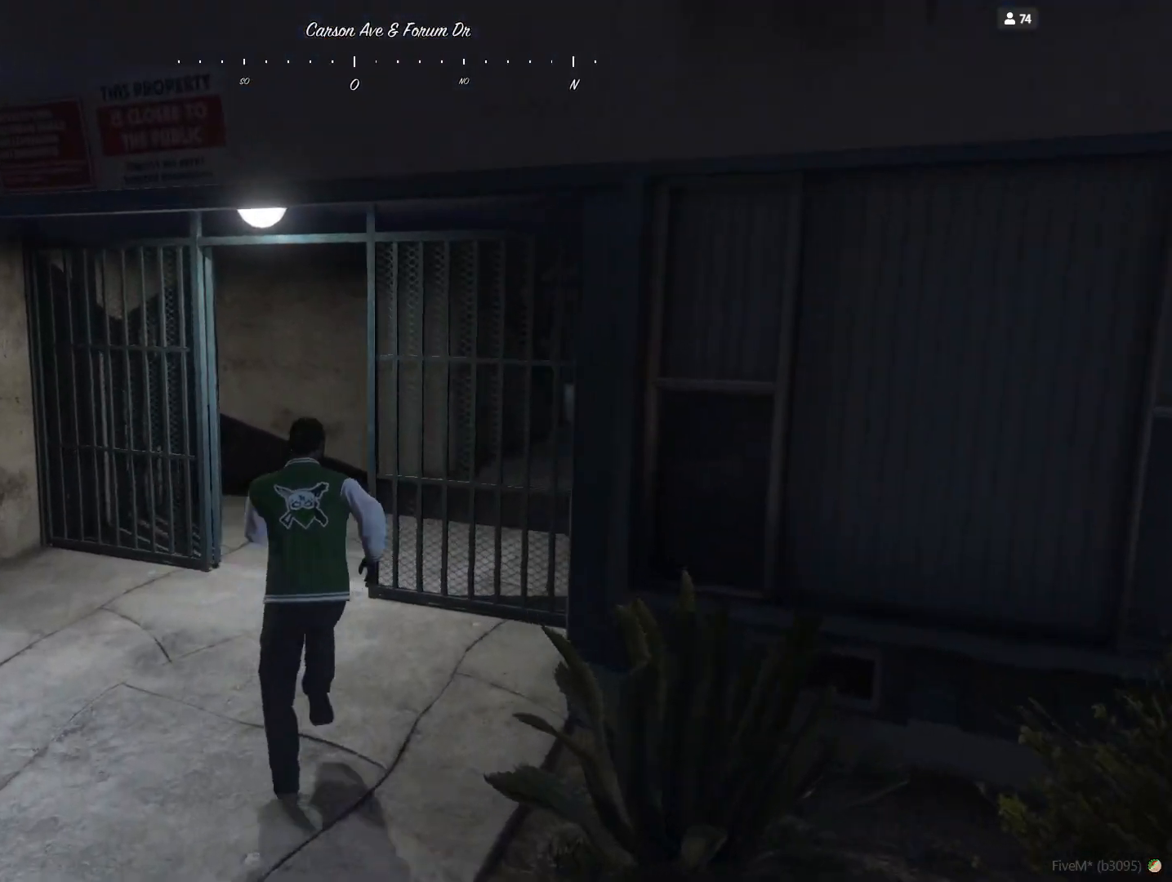
{"keys": [], "events": []}
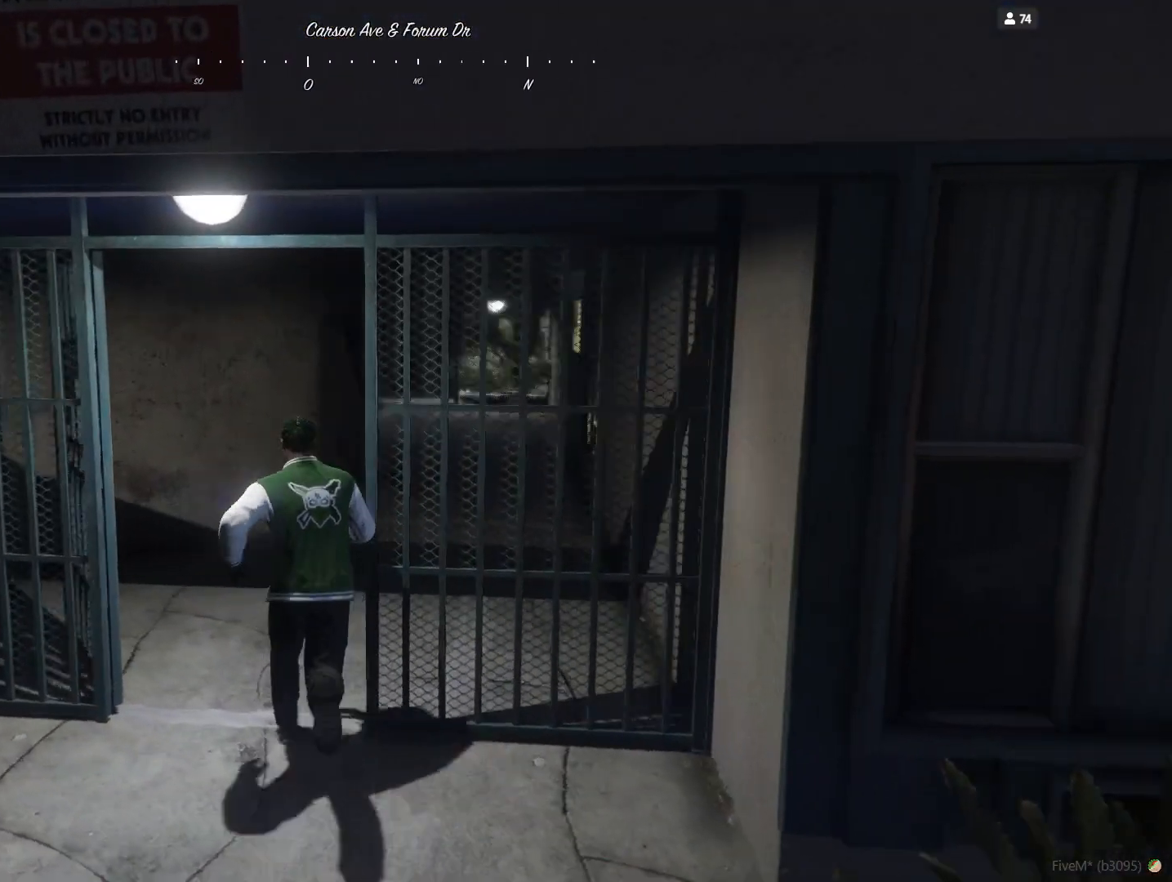
{"keys": [], "events": [[133, "d", "down"], [333, "d", "up"]]}
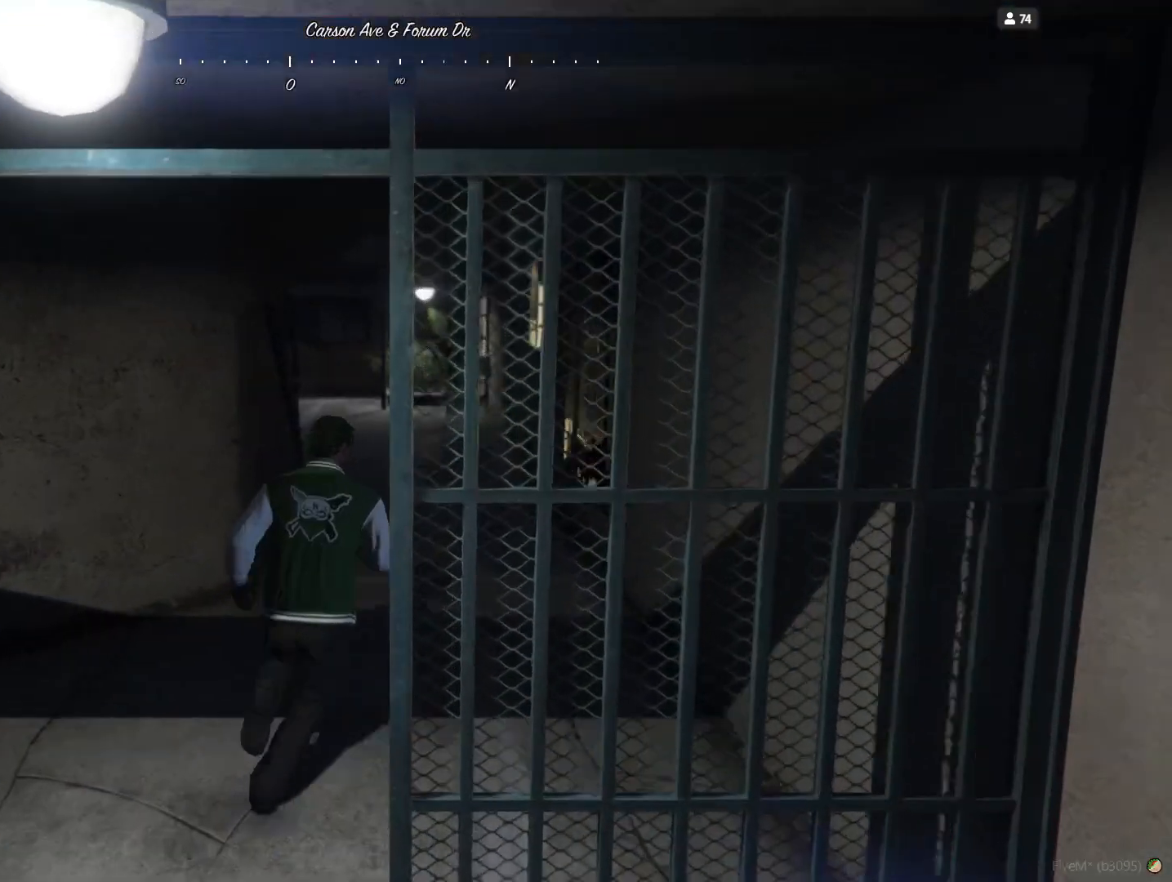
{"keys": [], "events": [[33, "d", "down"], [133, "d", "up"]]}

────────────────────────────────────────

## Problem statement
Set down the material above exactly as it reads, but not its pictures.

## Answer to the problem
{"keys": [], "events": []}
{"keys": [], "events": [[133, "d", "down"], [333, "d", "up"]]}
{"keys": [], "events": [[33, "d", "down"], [133, "d", "up"]]}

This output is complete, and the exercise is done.